**Data**
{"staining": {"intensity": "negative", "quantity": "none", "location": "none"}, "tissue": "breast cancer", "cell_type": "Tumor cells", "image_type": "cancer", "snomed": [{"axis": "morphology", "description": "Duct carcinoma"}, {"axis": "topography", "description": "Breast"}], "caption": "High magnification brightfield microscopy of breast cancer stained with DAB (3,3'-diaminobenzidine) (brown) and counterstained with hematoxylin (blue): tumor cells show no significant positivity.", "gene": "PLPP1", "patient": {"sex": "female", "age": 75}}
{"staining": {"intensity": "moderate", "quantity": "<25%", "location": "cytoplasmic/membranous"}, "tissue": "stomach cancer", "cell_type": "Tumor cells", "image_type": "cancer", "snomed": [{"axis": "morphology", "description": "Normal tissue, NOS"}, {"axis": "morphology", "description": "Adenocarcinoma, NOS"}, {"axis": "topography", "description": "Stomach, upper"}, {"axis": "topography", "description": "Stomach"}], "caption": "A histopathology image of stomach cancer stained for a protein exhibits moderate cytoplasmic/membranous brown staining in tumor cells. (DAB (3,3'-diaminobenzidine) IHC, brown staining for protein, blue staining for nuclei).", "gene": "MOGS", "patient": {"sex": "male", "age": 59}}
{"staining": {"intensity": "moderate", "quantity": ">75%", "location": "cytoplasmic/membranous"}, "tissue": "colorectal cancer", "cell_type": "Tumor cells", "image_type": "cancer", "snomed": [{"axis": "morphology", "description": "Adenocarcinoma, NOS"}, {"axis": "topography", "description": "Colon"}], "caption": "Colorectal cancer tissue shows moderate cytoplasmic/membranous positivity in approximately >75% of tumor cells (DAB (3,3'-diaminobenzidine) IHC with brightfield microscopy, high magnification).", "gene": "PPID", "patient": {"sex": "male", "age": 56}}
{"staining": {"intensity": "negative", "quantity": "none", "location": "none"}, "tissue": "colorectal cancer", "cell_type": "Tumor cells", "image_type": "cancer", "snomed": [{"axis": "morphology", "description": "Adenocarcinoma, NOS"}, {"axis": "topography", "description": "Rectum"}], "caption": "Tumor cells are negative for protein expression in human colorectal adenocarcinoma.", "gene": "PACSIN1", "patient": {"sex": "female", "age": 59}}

**Work order**
Pull out each line of the listing that holds the string "colorectal".

**Task response**
{"staining": {"intensity": "moderate", "quantity": ">75%", "location": "cytoplasmic/membranous"}, "tissue": "colorectal cancer", "cell_type": "Tumor cells", "image_type": "cancer", "snomed": [{"axis": "morphology", "description": "Adenocarcinoma, NOS"}, {"axis": "topography", "description": "Colon"}], "caption": "Colorectal cancer tissue shows moderate cytoplasmic/membranous positivity in approximately >75% of tumor cells (DAB (3,3'-diaminobenzidine) IHC with brightfield microscopy, high magnification).", "gene": "PPID", "patient": {"sex": "male", "age": 56}}
{"staining": {"intensity": "negative", "quantity": "none", "location": "none"}, "tissue": "colorectal cancer", "cell_type": "Tumor cells", "image_type": "cancer", "snomed": [{"axis": "morphology", "description": "Adenocarcinoma, NOS"}, {"axis": "topography", "description": "Rectum"}], "caption": "Tumor cells are negative for protein expression in human colorectal adenocarcinoma.", "gene": "PACSIN1", "patient": {"sex": "female", "age": 59}}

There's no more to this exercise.